## Work to complete
Reproduce the text of the items exactly, starting at the line containing "म्युजिकल ट्रेलर सार्वजनिक" and continuing through the end of the items, with both ends included. Leave the pictures out of your answer.
================================
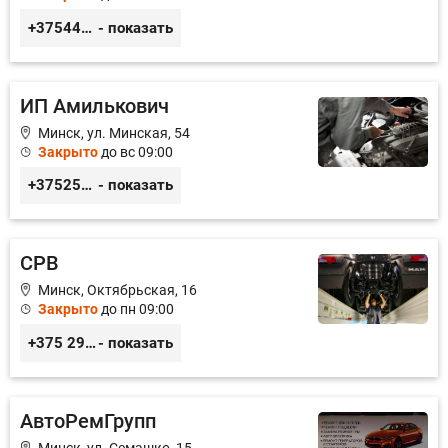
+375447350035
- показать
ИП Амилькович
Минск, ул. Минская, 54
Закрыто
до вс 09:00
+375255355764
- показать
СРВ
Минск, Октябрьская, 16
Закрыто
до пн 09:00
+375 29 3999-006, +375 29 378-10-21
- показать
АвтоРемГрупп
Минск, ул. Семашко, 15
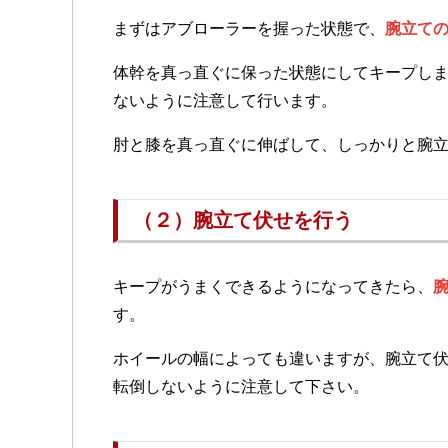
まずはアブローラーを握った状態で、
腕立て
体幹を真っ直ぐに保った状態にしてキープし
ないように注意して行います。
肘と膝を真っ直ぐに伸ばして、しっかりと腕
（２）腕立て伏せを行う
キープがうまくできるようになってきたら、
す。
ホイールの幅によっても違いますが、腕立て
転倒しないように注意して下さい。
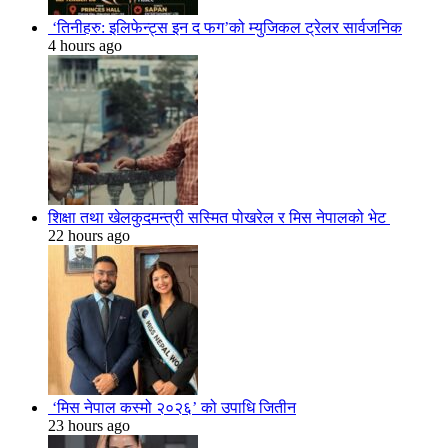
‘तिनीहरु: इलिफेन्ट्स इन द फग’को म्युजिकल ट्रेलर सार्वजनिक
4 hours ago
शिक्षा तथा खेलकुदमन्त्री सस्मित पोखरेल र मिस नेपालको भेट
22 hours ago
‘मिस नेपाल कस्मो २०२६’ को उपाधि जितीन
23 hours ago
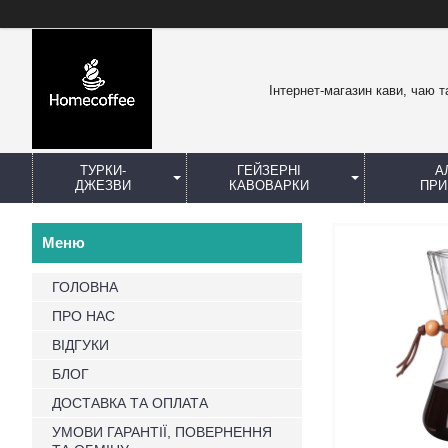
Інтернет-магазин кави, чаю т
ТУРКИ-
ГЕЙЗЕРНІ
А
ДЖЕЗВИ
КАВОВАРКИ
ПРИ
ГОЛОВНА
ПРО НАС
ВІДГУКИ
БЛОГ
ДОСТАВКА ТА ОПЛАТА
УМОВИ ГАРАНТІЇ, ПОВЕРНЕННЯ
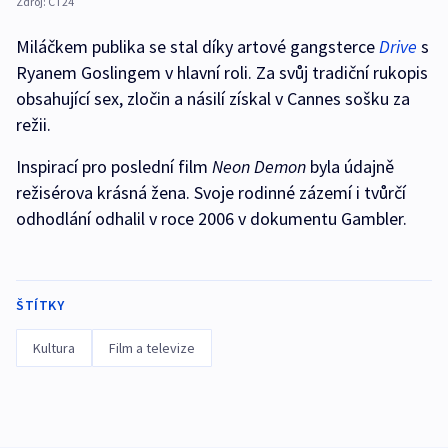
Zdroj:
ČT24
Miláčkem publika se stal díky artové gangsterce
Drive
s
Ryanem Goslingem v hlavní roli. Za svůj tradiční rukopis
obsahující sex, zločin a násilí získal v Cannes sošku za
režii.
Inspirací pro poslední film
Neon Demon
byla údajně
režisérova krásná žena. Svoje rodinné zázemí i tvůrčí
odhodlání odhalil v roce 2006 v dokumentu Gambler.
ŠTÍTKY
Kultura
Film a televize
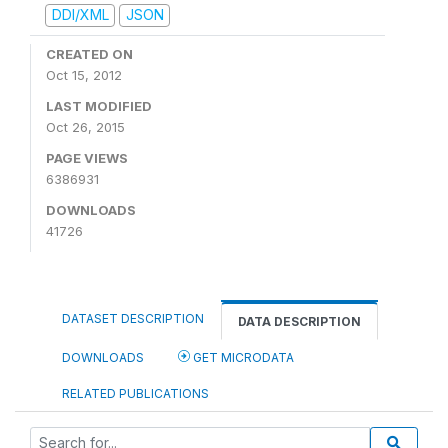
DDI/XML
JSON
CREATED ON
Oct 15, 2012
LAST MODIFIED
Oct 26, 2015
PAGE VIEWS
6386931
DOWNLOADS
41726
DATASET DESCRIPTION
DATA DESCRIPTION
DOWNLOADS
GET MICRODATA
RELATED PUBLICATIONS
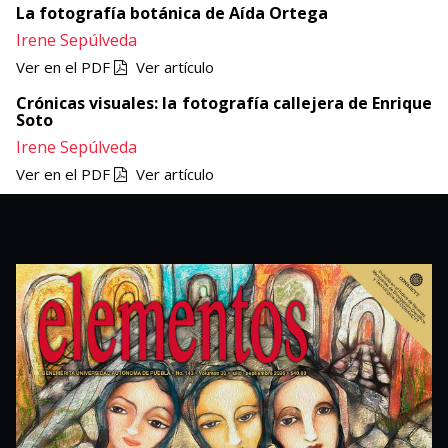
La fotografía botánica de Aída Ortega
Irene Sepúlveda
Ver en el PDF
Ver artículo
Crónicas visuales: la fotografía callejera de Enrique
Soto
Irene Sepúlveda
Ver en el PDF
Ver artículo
================================
## Your response
‘तिनीहरु: इलिफेन्ट्स इन द फग’को म्युजिकल ट्रेलर सार्वजनिक
4 hours ago
शिक्षा तथा खेलकुदमन्त्री सस्मित पोखरेल र मिस नेपालको भेट
22 hours ago
‘मिस नेपाल कस्मो २०२६’ को उपाधि जितीन
23 hours ago
Інтернет-магазин кави, чаю т
ТУРКИ-
ГЕЙЗЕРНІ
А
ДЖЕЗВИ
КАВОВАРКИ
ПРИ
ГОЛОВНА
ПРО НАС
ВІДГУКИ
БЛОГ
ДОСТАВКА ТА ОПЛАТА
УМОВИ ГАРАНТІЇ, ПОВЕРНЕННЯ
Zdroj:
ČT24
Miláčkem publika se stal díky artové gangsterce
Drive
s
Ryanem Goslingem v hlavní roli. Za svůj tradiční rukopis
obsahující sex, zločin a násilí získal v Cannes sošku za
režii.
Inspirací pro poslední film
Neon Demon
byla údajně
režisérova krásná žena. Svoje rodinné zázemí i tvůrčí
odhodlání odhalil v roce 2006 v dokumentu Gambler.
ŠTÍTKY
Kultura
Film a televize
DDI/XML
JSON
CREATED ON
Oct 15, 2012
LAST MODIFIED
Oct 26, 2015
PAGE VIEWS
6386931
DOWNLOADS
41726
DATASET DESCRIPTION
DATA DESCRIPTION
DOWNLOADS
GET MICRODATA
RELATED PUBLICATIONS
La fotografía botánica de Aída Ortega
Irene Sepúlveda
Ver en el PDF
Ver artículo
Crónicas visuales: la fotografía callejera de Enrique
Soto
Irene Sepúlveda
Ver en el PDF
Ver artículo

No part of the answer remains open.